Erik Hersman presents Afrigadget
On Saturday, Paul Polack fired up the morning by starting off on a "choose your own adventure" note, letting the audience select his speech topic by popular vote. Polack took on the notion of a design revolution, asking "what might work when traditional approaches fail in eradicating poverty?" Stating that low-tech innovations are only a small portion of the battle, Paul emphasized the importance of creative business models, and examined approaches that aim to move towards more successful design for the other 90 percent of the world's population.

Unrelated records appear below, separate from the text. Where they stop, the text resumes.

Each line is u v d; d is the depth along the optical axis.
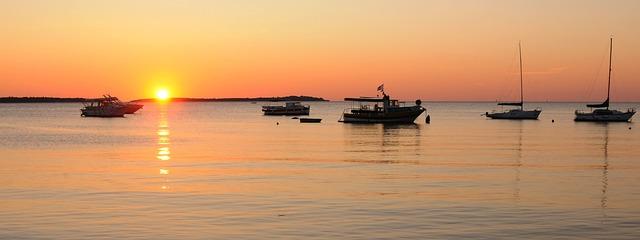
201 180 49.53
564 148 82.56
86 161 64.88
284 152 76.19
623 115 165.38
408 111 149.62
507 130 129.25
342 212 36.09
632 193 43.00
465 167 59.16
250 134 116.75
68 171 55.50
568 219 34.22
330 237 30.53
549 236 30.62
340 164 61.94
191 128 142.25
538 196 41.59
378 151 77.31
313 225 32.88
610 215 35.31
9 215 35.12
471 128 136.88
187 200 39.94
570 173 54.56
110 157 69.75
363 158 68.25
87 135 114.81
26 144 90.94
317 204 38.56
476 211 36.34
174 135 115.06
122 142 96.00
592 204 38.62
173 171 55.69
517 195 42.00
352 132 120.94
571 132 122.12
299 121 178.50
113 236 30.72
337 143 91.75
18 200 39.81
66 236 30.67
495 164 61.94
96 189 44.47
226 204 38.59
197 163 63.00
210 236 30.77
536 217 34.72
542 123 165.00
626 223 33.34
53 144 91.12
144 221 33.78
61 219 34.16
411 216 34.97
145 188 45.03
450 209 36.94
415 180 49.59
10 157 69.56
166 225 32.88
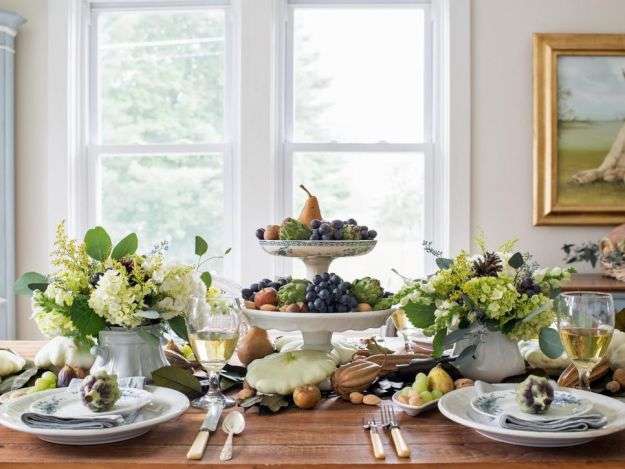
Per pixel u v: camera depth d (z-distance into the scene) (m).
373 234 1.74
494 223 3.53
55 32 3.58
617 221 3.46
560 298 1.38
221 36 3.74
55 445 1.22
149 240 3.77
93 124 3.76
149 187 3.76
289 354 1.54
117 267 1.55
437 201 3.70
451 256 3.52
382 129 3.74
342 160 3.73
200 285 1.66
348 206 3.74
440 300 1.58
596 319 1.33
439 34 3.67
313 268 1.78
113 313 1.50
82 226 3.75
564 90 3.47
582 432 1.13
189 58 3.75
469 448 1.19
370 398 1.48
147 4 3.74
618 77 3.47
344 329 1.56
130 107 3.77
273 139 3.60
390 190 3.73
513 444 1.21
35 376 1.67
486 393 1.36
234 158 3.71
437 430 1.30
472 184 3.54
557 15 3.51
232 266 3.72
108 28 3.76
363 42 3.73
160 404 1.36
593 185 3.47
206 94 3.75
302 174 3.73
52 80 3.58
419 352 1.88
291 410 1.45
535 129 3.48
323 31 3.74
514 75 3.52
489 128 3.53
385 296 1.66
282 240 1.69
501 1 3.52
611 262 3.16
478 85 3.53
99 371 1.29
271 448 1.20
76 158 3.68
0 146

Next up in the morning line-up was The White African and Afrigadget founder, Erik Hersman, who took us through an interactive tour of everyday images from Africa in a segment he entitled "What do you see?" It was a revelatory experience, viewing our surroundings with new eyes to witness problems and the attendant recycling, ingenuity, and tool-creation involved in their solutions. We were particularly excited by his mention of Ushahidi (a website created to map reported incidents of violence during the post-election crisis in Kenya) and its new offspring project aimed at creating a free and open-source engine that facilitates the gathering of crisis information and visual data. Great embodiments on both the low and high-tech end of the spectrum.
Other highlights from the conference were Ecolect's Material Petting Zoo; the Solar Cooker workshop led by Virginio Mendonca & Eric Fedus. (Eric collected potato chip bags from our lunches to use in his workshop.); Bamboo: Structural Grass, led by Miya Buxton; and Design for Social Entrepreneurship, led by Sami Nerenberg, Brittany Kleinman, James Minola, & Chelsea Green.